(2) HARD CANDY, de David Slade.

CAPERUCITA Y EL LOBO
Este thriller con el que debuta David Slade en la gran pantalla pretende ser una denuncia de la pederastia como perversión sexual y como repugnante delito. Para ello utiliza las ténicas narrativas propias del relato de suspense y del terror psicológico, situándose en esa tierra de nadie que hay entre la crónica realista y el artificio de un género rígidamente codificado. En Hard Candy el realizador no sólo recurre a la claustrofobia, con sólo dos personajes en el interior de una casa mostrada con una foto llena de oscuridad, sino que además invierte los papeles tradicionales de víctima y verdugo convirtiendo a una adolescente en una especie de ángel de la venganza a la caza de adictos al abuso de menores.
Desde que el fotógrafo protagonista conecta y concierta una cita con la chica por Internet, la película encadena una sucesión de escenas que van desde lo previsible a lo inesperado y de lo angustioso a lo reprobable gracias a un cineasta que evita recargar demasiado lo truculento y lo morboso -no se ve la violencia en imágenes sino que se sugieren mediante primeros planos y diálogos- para dotar al relato de una complejidad poco habitual en esta clase de historias.

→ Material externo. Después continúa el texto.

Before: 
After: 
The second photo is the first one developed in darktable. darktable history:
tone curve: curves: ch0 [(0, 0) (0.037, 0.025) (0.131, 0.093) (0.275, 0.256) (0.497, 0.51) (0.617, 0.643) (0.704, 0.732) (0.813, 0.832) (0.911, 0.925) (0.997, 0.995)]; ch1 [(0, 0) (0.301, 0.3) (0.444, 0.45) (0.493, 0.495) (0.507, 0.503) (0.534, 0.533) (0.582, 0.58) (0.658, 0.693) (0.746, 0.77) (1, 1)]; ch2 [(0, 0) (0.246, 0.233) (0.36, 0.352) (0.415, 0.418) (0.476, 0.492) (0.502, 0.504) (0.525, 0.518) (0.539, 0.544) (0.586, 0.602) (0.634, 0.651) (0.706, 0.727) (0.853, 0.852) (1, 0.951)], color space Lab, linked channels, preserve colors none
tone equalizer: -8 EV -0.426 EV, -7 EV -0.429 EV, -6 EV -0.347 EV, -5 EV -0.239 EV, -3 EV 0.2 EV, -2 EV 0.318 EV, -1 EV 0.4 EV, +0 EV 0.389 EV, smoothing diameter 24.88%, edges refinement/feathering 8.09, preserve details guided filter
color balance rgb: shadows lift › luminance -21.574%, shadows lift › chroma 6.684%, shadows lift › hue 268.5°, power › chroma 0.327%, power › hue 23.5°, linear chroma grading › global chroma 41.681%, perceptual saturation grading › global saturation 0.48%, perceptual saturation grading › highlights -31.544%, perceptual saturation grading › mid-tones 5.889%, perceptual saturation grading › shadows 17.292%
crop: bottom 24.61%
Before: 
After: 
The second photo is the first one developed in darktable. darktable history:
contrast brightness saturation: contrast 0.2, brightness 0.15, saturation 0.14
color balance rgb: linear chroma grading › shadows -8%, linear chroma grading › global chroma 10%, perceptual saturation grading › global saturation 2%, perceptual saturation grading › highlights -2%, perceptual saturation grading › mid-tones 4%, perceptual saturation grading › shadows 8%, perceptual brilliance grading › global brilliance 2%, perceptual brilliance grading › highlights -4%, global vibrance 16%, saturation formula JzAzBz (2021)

Hard Candy rompe el mecanismo convencional de identificación del espectador con uno de los personajes -generalmente el bueno frente a los malos- de la trama: ni el adulto ni la adolescente son lo que aparentan ser ni representan modelos a imitar. Sus posturas éticas resultan igualmente rechazables y las dudas sobre la culpabilidad del hombre corren pareja a la indefendible práctica del “ojo por ojo” de la muchacha. El guión de Brian Nelson, a pesar de sus limitaciones, logra una progresión narrativa creciente y un interés que nunca decae, convirtiendo el relato en una auténtica pesadilla.